[[ RECORDED DATA, beginning ]]

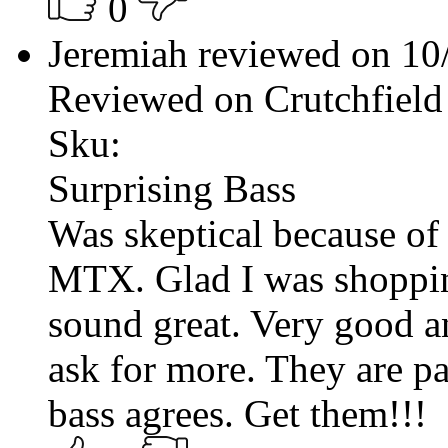
0
Jeremiah reviewed on 1
Reviewed on Crutchfield
Sku:
Surprising Bass
Was skeptical because of
MTX. Glad I was shoppin
sound great. Very good a
ask for more. They are pa
bass agrees. Get them!!!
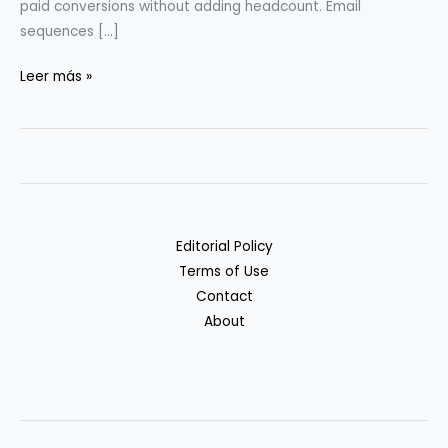
paid conversions without adding headcount. Email
sequences […]
Scaling
Leer más »
Micro-
SaaS
with
Automation:
Case
Examples
Editorial Policy
Terms of Use
Contact
About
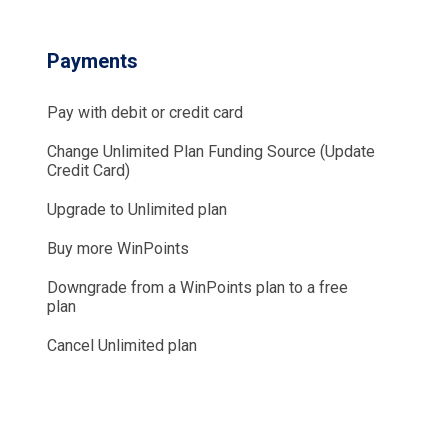
Payments
Pay with debit or credit card
Change Unlimited Plan Funding Source (Update
Credit Card)
Upgrade to Unlimited plan
Buy more WinPoints
Downgrade from a WinPoints plan to a free
plan
Cancel Unlimited plan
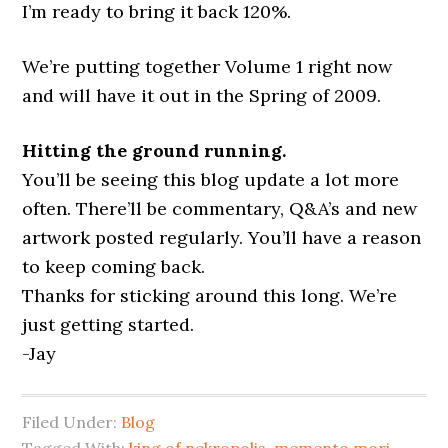
I’m ready to bring it back 120%.
We’re putting together Volume 1 right now
and will have it out in the Spring of 2009.
Hitting the ground running.
You’ll be seeing this blog update a lot more
often. There’ll be commentary, Q&A’s and new
artwork posted regularly. You’ll have a reason
to keep coming back.
Thanks for sticking around this long. We’re
just getting started.
-Jay
Filed Under:
Blog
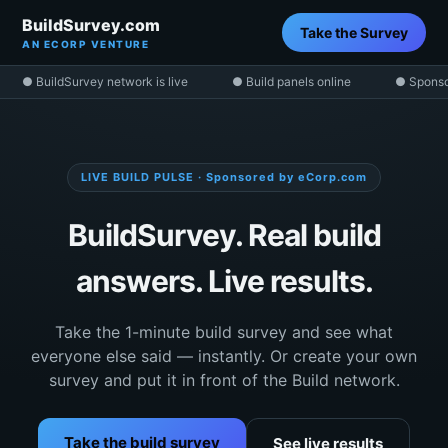
BuildSurvey.com
Take the Survey
AN ECORP VENTURE
● BuildSurvey network is live
● Build panels online
● Sponso
LIVE BUILD PULSE · Sponsored by eCorp.com
BuildSurvey. Real build
answers. Live results.
Take the 1-minute build survey and see what
everyone else said — instantly. Or create your own
survey and put it in front of the Build network.
Take the build survey
See live results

[[ RECORDED DATA, end ]]

Show each line in the entries that holds the string "WinPoints".

Buy more WinPoints
Downgrade from a WinPoints plan to a free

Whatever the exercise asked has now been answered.